- Oefentekst:
- - -

In artikel 16, lid 1, valt te lezen:
‘De consument heeft het recht om zich te allen tijde volledig of gedeeltelijk van zijn verplichtingen op grond van een kredietovereenkomst te kwijten. In dat geval heeft hij recht op een verlaging van de totale kredietkosten, bestaande uit de interesten en de kosten gedurende de resterende duur van de overeenkomst.’
2. Richtlijn 2014/17
7.
Voor deze zaak zijn met name de overwegingen 19, 50 en 66 relevant.
8.
In artikel 4 worden, voor de toepassing van deze richtlijn, de volgende definities gegeven:
‘[…]
- 13.
‘totale kosten van het aan de consument verleende krediet’: de totale kosten van het aan de consument verleende krediet als omschreven in artikel 3, onder g), van richtlijn 2008/48/EG, met inbegrip van de kosten voor de waardebepaling van het onroerend goed, waar die waardebepaling nodig is om het krediet te verkrijgen, maar met uitzondering van de registratiekosten voor de eigendomsoverdracht van het onroerend goed. Het omvat niet door de consument te betalen kosten voor de niet-nakoming van de in de kredietovereenkomst vastgestelde verplichtingen;
[…]
- 15.

- - -

- Opdracht a: Zet alle regels uit de records hieronder om in één genummerde lijst en laat lege regels weg.

Tekstextracties per pagina
- - -

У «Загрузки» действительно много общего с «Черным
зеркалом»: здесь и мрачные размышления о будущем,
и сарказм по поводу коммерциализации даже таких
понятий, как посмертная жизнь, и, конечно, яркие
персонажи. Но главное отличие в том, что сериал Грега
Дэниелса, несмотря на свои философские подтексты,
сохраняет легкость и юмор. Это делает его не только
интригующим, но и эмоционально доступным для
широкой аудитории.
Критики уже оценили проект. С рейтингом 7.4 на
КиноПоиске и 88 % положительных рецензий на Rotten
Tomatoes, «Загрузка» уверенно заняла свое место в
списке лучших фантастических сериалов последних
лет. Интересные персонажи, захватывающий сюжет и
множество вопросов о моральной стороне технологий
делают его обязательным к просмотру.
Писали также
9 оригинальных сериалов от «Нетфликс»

- - -

- Opdracht b: Ga verder met de tekst over de Europese kredietrichtlijnen, te beginnen na de laatste regel ervan.

- Antwoord a:
1. У «Загрузки» действительно много общего с «Черным
2. зеркалом»: здесь и мрачные размышления о будущем,
3. и сарказм по поводу коммерциализации даже таких
4. понятий, как посмертная жизнь, и, конечно, яркие
5. персонажи. Но главное отличие в том, что сериал Грега
6. Дэниелса, несмотря на свои философские подтексты,
7. сохраняет легкость и юмор. Это делает его не только
8. интригующим, но и эмоционально доступным для
9. широкой аудитории.
10. Критики уже оценили проект. С рейтингом 7.4 на
11. КиноПоиске и 88 % положительных рецензий на Rotten
12. Tomatoes, «Загрузка» уверенно заняла свое место в
13. списке лучших фантастических сериалов последних
14. лет. Интересные персонажи, захватывающий сюжет и
15. множество вопросов о моральной стороне технологий
16. делают его обязательным к просмотру.
17. Писали также
18. 9 оригинальных сериалов от «Нетфликс»

- Antwoord b:
‘jaarlijks kostenpercentage’: de totale kosten van het krediet voor de consument, uitgedrukt in een percentage op jaarbasis van het totale kredietbedrag, indien toepasselijk te vermeerderen met de kosten bedoeld in artikel 17, lid 2, zijnde gelijk aan de contante waarde op jaarbasis van alle tussen de kredietgever en de consument overeengekomen of overeen te komen verbintenissen (kredietopnemingen, aflossingen en kosten);
[…].’
9.
Artikel 25 bepaalt:
- ‘1.
De lidstaten zien erop toe dat de consument het recht heeft zich vóór het verstrijken van de kredietovereenkomst volledig of gedeeltelijk van de daaruit voortvloeiende verplichtingen te kwijten. In dat geval heeft de consument recht op een vermindering van de totale kredietkosten die gelijk is aan de rente en de kosten voor de resterende duur van de overeenkomst.
- 2.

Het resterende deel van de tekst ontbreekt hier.